3. You currently make a GREAT income. You could really take advantage of that. What if you really lived conservative for 1-2 years and could save up $30,000+? you could transition that into self employment or just take a 2 year vacation around the world.
You have tons of options so make BIG goals to go after.
@Cilindric, I had the following take-aways from what you wrote:
1) It sounds like you're not being sufficiently intellectually stimulated with your current job / tasks at job. BUT, it sounds like that may have been alleviated by talking to your boss with the new assignment coming up.
2) More crucially, you're not happy with where you are living: the area near your work is too techy / sausage-fest. There's a big city 90 minute drive away: too far away to go to every day. But it sounds do-able on weekends.
Regarding self-employment + programming: have you looked into cryptocurrency trading / development? I've dabbled in building trading bots and it's been fun (only tantalizingly lucrative so far).
Thanks for the videos, especially the second was very interesting.
I try to answer your first question. Maybe you happened to read parts of my log in the members-only section. I was on a four months unpaid vacation in Slovakia this spring (“sabbatical”), with the endorsement of my boss.
My daily routine there was in the main: 3h gym, 3h language learning, go on dates/do activities with friends/cold-approach (weekend: nightlife), rest of the day: write on my blog or reading books.
Because I've always sucked with girls, I wanted to fix that issue immediately (and indeed I got laid with a girl 12 years younger than me from social circle, and eventually I came home with a new girlfriend – never in a million years I would have found such a girl in Germany).
Now, if I had the whole day at my disposal for one year at a stretch (and money would be not an issue, currently it is not), I would travel through Eastern Europe and absorb as much of the culture as I can (my mother’s ancestors are from Poland and Ukraine). Probably that would make me happy.
Yes, it is possible to work from home at least one day a week, though they basically don’t want you to work from home too often (argument is: the pay high rents for the buildings so you have to be present there; they also want you to socialize with your co-workers). Meetings and supervising sub-contractors/suppliers also demand your presence most of the time.
I sold my car last year. Sold a lot of useless stuff on amazon marketplace etc. also. Own not very much presently. My savings are some 50.000€ or slightly more right now. I travelled a lot the last two years, and spent much (that is the reason they aren’t higher).
Admittedly, “intellectual stimulation” is a somehow double-edged sword for me. There are indeed days when I am glad about the fact that my job is not too demanding. Easy-earned money, in other words.

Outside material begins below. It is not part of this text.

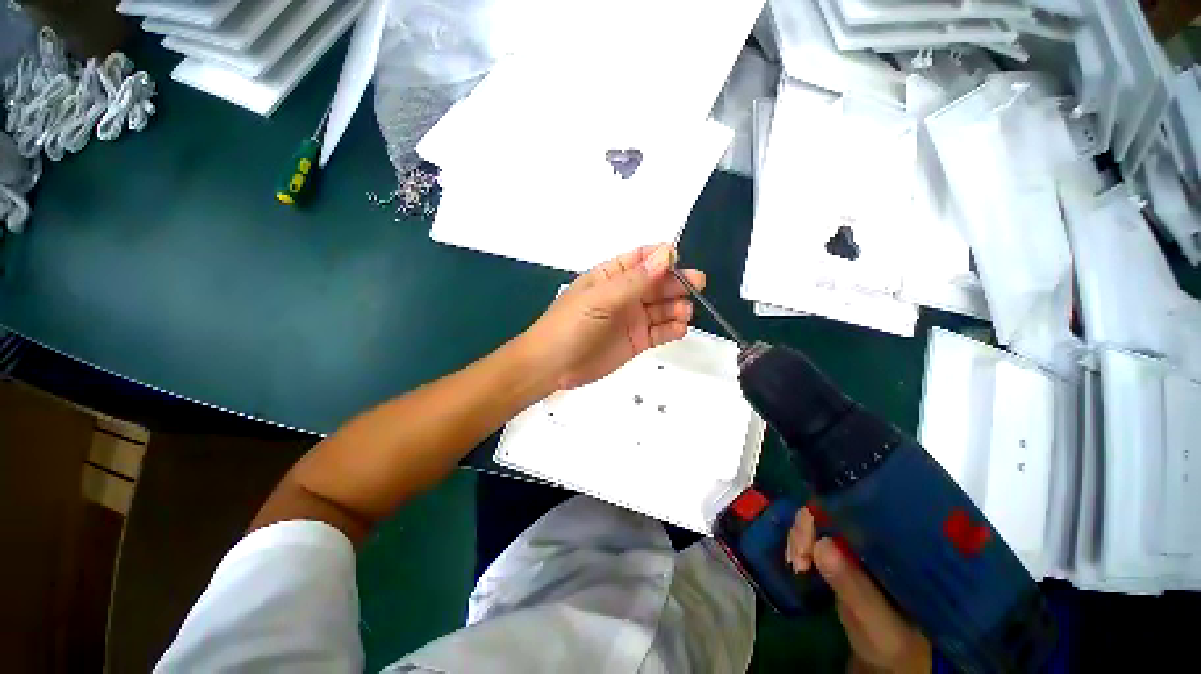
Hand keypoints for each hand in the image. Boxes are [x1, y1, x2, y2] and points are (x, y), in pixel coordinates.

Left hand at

In the long run it is of course not satisfying when you are just another paper-pusher who pretends to make an important job (anecdote: when I have too much time on my hands I program little language learning tools in VBA. So when a superior happens to look over my shoulder it always looks like I’m a hard-working employee though what I am actually doing has nothing to do with my actual tasks).
I never heard about cryptocurrency trading, but it sounds interesting. I will try to gather mor informations about it.
If you're the smartest person in the room, you're in the wrong room.